Cassandra is a constant struggle with the GC. I’d guess the cost of running it is at least an order of magnitude greater compared to if it had been implemented in c++ or something more sensible.

5 comments

To be fair, a lot of big companies know how to tune the JVM. A TON of HUGE companies write a LOT of java. What you consider a constant struggle, a lot of very large companies consider trivial.
I'm not sure it's trivial. Tuning the JVM is an entire cottage industry. JVM performance experts can make 1000+/day tuning the JVM and are in high demand. Companies spend huge amounts of engineering effort to keep the JVM running smoothly. I used to be involved in this side of things pretty heavily at a HFT firm, which almost exclusively used Java.

In my opinion it's a colossal waste of resources. Classic example of using the wrong tool for the job.

And it's still cheaper to hire a guy with a skill like that for a few weeks, or even keep him permanently - and keep a larger development team of cheaper C# or Java devs, than it is to replace them all with higher-payed C/C++ devs which would probably take longer to get the same functionality up & running.
Good Q. You might like to check ScyllaDB written in C++, which is supposed to have considerably better performance than Cassandra (also low tail-latency) and a level of compatibility with it: https://www.scylladb.com/
Many of these open-source databases started as internal projects inside big companies, where Java/JVM allowed for more productivity and cross-platform deployment with more skill reuse of the team. Then they grew from there and now it's too late to rewrite the whole thing.

If you were starting a database-focused company from the beginning than choosing C++ is a better decision, which is exactly what ScyllaDB has done with their cassandra clone. Along with general algorithm and decision improvements, it'll provide 10-100x the same performance at lower latency on the same server.

We're also starting to see more projects written in Go now, which is still a managed runtime but usually better at handling these kinds of low-level systems.

Go is a much better choice for systems work. Largely because the GC has a low pause (sub ms) target. I'd still be hesitant to use it for very latency sensitive things, or memory intensive applications. Prometheus, for example, has struggled with golang's memory management (bad memory fragmentation, wasteful memory usage). But I think it's a great compromise if you don't want to deal with memory management.
Sure, I would also .NET/C# to the list now.

.NET Core on Linux is very fast and there are some great developments around fast low-level (yet managed) managed memory manipulation that can lead to some very fast software.

OpenJDK/Hotspot is not the only game in town. Those who really need low latencies can opt to use other JVMs (some commercial) with GCs that provide very low pause times, usually at the expense of some percentage points of throughput.
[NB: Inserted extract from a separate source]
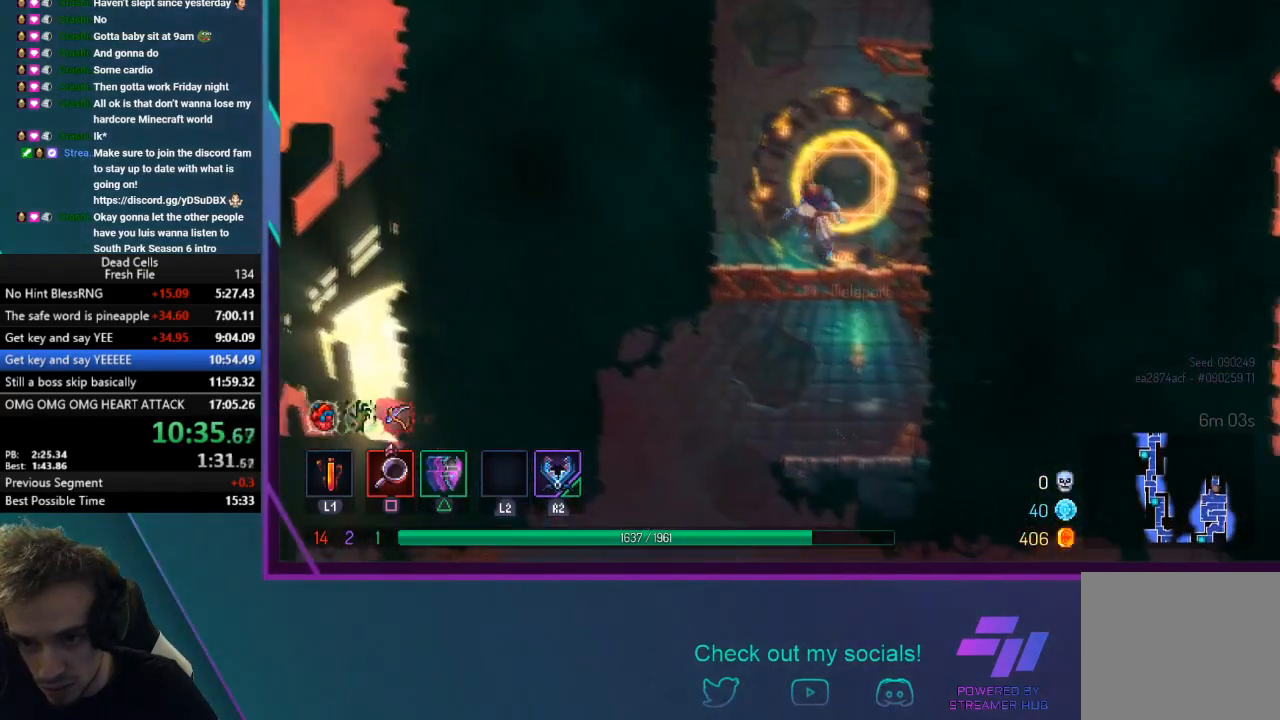
{"buttons": [], "left_stick": "right", "events": [[66, "left_stick", "right"], [133, "CROSS", "up"], [166, "CROSS", "down"], [433, "CROSS", "up"]]}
In large corporate environments that might not be a problem.
Apparently these people enjoy GC/JVM languages more than C++.
GC languages like Java is much easier to write, and can be made performant when required.
Yes, this is the reason why Java is chosen. But I feel pretty strongly that databases are system engineering problems, and should be written using a proper systems language.

Something like Java makes implementation easier, but operation more difficult and costly.